GIVEN PASSAGE:
------

Fig 1 - Printed Circuit Board Chips and Radio Components

Unveiling the Duel of Digital Design - A Comprehensive Exploration of History, Syntax, and Applications of the two popular hardware description languages

Introduction.

Verilog and VHDL are two primary hardware description languages (HDLs) engineers and designers use to model, simulate, and synthesize digital systems. These languages are crucial in developing integrated circuits (ICs), field-programmable gate arrays (FPGAs), and other digital hardware. 

While both languages serve similar purposes, they have distinct syntax, design methodologies, and features that can influence the choice between them for a specific project. This article aims to provide a comprehensive Verilog and VHDL comparison, delving into their history, syntax, design methodologies, features, tools, industry adoption, and applications. 

Understanding the differences and similarities between Verilog vs VHDL will allow designers to pick the right tools for their projects and gain insights into the intricacies of digital hardware design. Hence, these languages form the base for optimized FPGA design for customizable digital logic designs. 

Further Reading:  FPGA Design: A Comprehensive Guide to Mastering Field-Programmable Gate Arrays (wevolver.com)

What are Hardware Description Languages?

Hardware Description Language (HDL) describes a digital circuit's behavioral or structural orientation. These languages can simulate digital circuits, allowing designers to analyze circuit responses before fabrication. Moreover, both Verilog and VHDL are used to formulate digital circuits to produce ASIC or FPGA-based systems . 

For instance, consider the following example, where an HDL code produces a simplistic digital circuit design. 

The trend for HDLs started in the 1980s as digital design companies explored the possibilities of languages that could shape digital circuits. While several HDLs like Java HDL (JHDL), Cypress SemiConductor Corporation's Active HHDL, etc., Verilog and VHDL have been widely accepted and endorsed by IEEE (Institute of Electrical and Electronics Engineers) standards. 

Historical Development of the Two Languages

History of verilog.

------

WHAT TO WORK ON:
• a. Reproduce the part of the HDL article from "Fig 1 - Printed" to "Introduction." without any change.
• b. Write out every line of the dataset rows below unchanged, leaving out the pictures.
The HDL article and the rows have no connection to each other.

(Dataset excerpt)

------

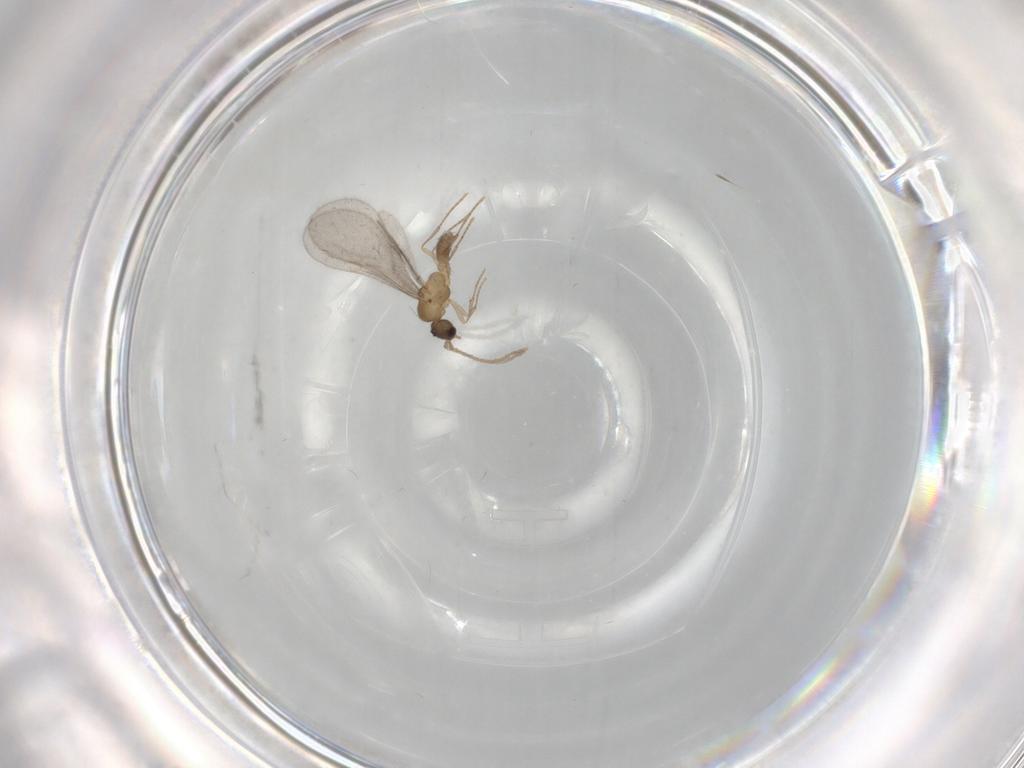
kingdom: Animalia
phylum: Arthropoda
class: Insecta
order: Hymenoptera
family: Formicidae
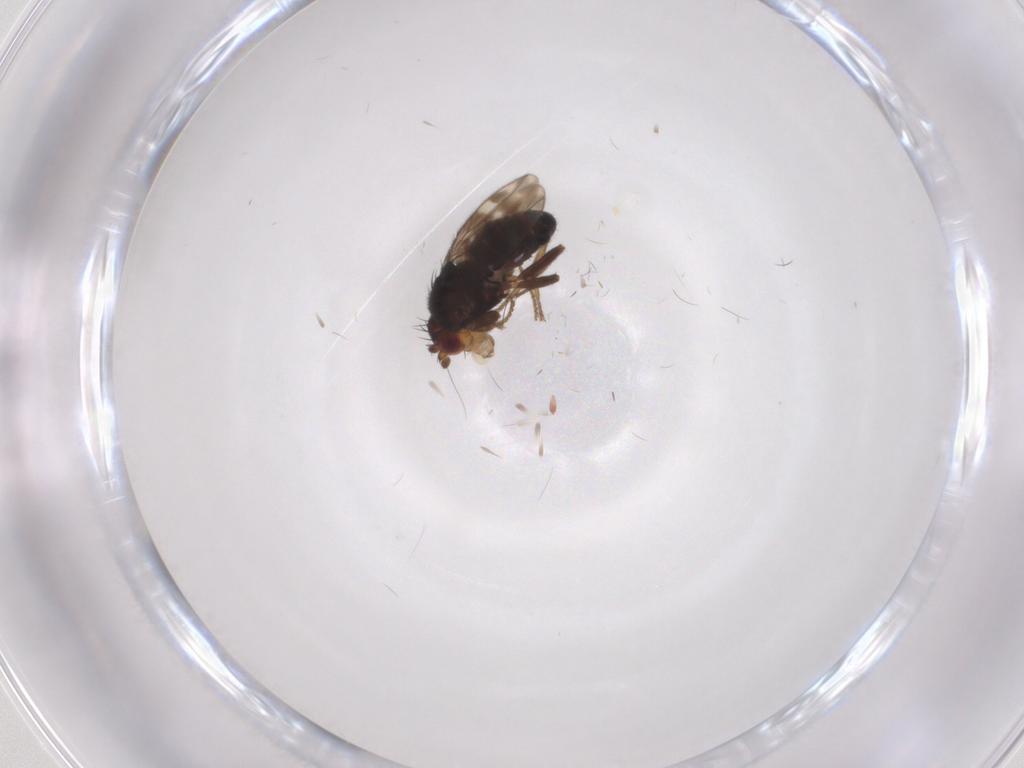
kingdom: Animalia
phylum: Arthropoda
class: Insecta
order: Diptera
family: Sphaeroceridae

------

EXPECTED RESULTS:
• a.
Fig 1 - Printed Circuit Board Chips and Radio Components

Unveiling the Duel of Digital Design - A Comprehensive Exploration of History, Syntax, and Applications of the two popular hardware description languages

Introduction.

• b.
kingdom: Animalia
phylum: Arthropoda
class: Insecta
order: Hymenoptera
family: Formicidae
kingdom: Animalia
phylum: Arthropoda
class: Insecta
order: Diptera
family: Sphaeroceridae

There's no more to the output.